Tidak terkecuali kontestan Pemilu Serentak 2024, baik pemilu eksekutif dan pemilu legislatif. Melalui proses pungut hitung suara, pejabat politik pemerintahan nasional akan ditentukan dan diketahui siapa saja sebagai presiden-wakil presiden dan sebagai anggota parlemen di DPR, DPD, DPRD provinsi, dan DPRD kabupaten/kota.

Saat proses pungut hitung suara, peran amat krusial ada di penyelanggara yang ada di tingkat lapangan paling bawah. Sebab di tangan merekalah hasil pemilu diwujudkan. Proses pungut hitung suara yang langsung, umum, bebas, rahasia, jujur dan adil, menjadi tantangan. Merekalah para anggota Kelompok Penyelenggara Pemungutan Suara (KPPS) yang menjadi garda terdepan. Tugas dan tanggungjawab yang tidak ringan.

Pada ruang maya kini muncul konten yang kreatif, segar sangat menghibur. Yang intinya memberikan apresiasi menjadi KPPS. Khususnya dengan honor Rp 1,2 Juta untuk Ketua dan Rp 1,1 juta bagi anggota. Dibandingkan dengan Pemilu 2019 honor ini mengalami peningkatan yang sangat besar.

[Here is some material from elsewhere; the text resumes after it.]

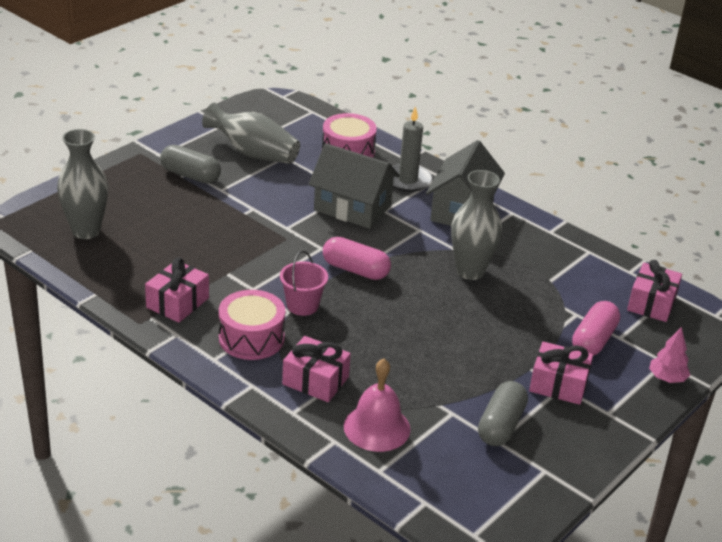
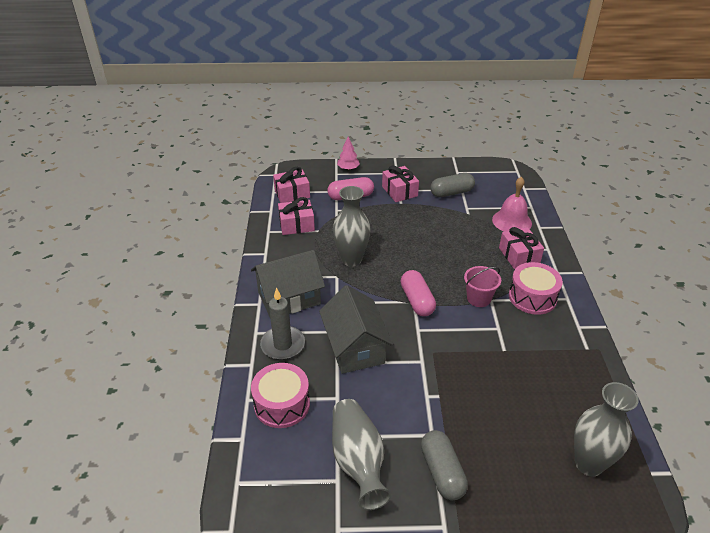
camera: 130 degrees left, 5 degrees up
pink gift [145,258,209,323] -> pink gift moved to [278,197,315,235]

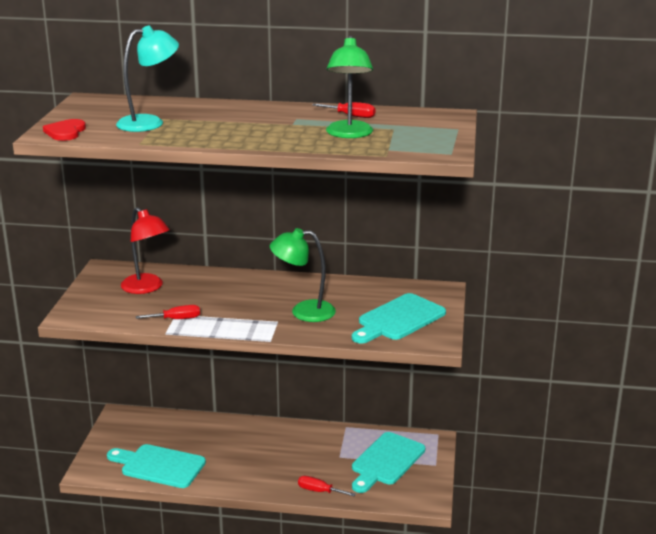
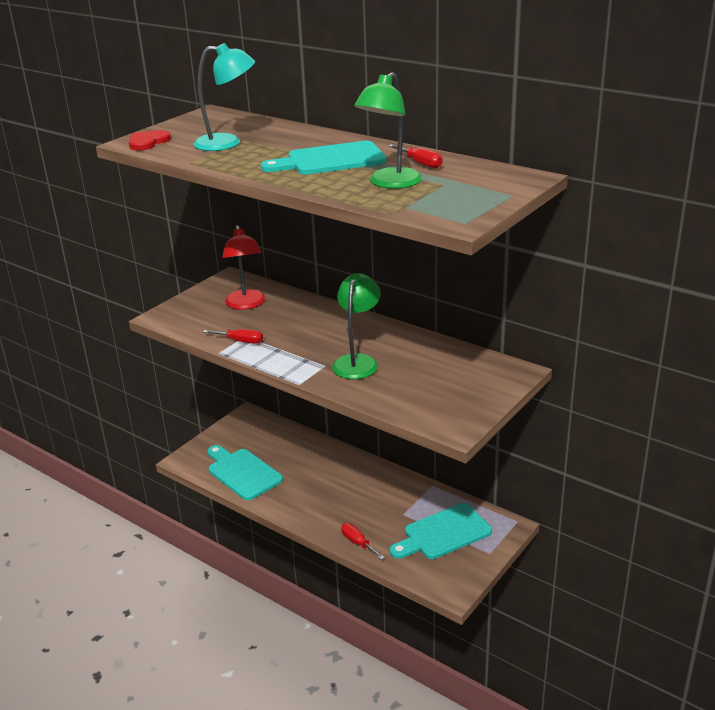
camera: 30 degrees right, 5 degrees up
green lamp [270,228,336,322] -> green lamp turned 75 degrees clockwise [332,273,381,379]
turquoise cutting board [352,293,446,344] -> turquoise cutting board moved to [261,141,387,175]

Nah, melihat peran yang krusial dalam mengawal proses pungut hitung suara ini, maka segala potensi yang kemungkinan muncul harus sudah diketahui. Sebab, ada kemungkinan timbulnya proses yang tidak sesuai sehingga menjadikan pungut hitung di TPS menjadi diragukan lalu disimpulkan terjadi kecurangan.

Baca Juga: Integritas dan Kapasitas Wakil Rakyat

Dalam catatan, ada tiga tahapan yang harus menjadi perhatian serius untuk mengurangi potensi pelanggaran. Saat pungut hitung suara, memang ada potensi pelanggaraan, seperti pelanggaran administrasi, tindak pidana pemilu, hingga pelanggaran etika penyelenggara.

Maka semua yang menjadi KPPS harus benar-benar memahami dan mengerti betul proses dan hal teknis saat pungut hitung suara. Mulai dari sebelum, saat, dan setelahnya. Jangan sampai ada kesalahan yang akan menimbulkan suatu pelanggaran. Salah satu contohnya adalah Pemungutan Suara Ulang (PSU).

Penyebab PSU, terlihat sepele. Bahkan, mungkin banyak yang ragu, PSU bisa terjadi. Tapi kenyataannya, memang pernah terjadi pada Pemilu Serentak 2019. Di Jawa Tengah, ada 25 TPS yang dilaksanakan PSU.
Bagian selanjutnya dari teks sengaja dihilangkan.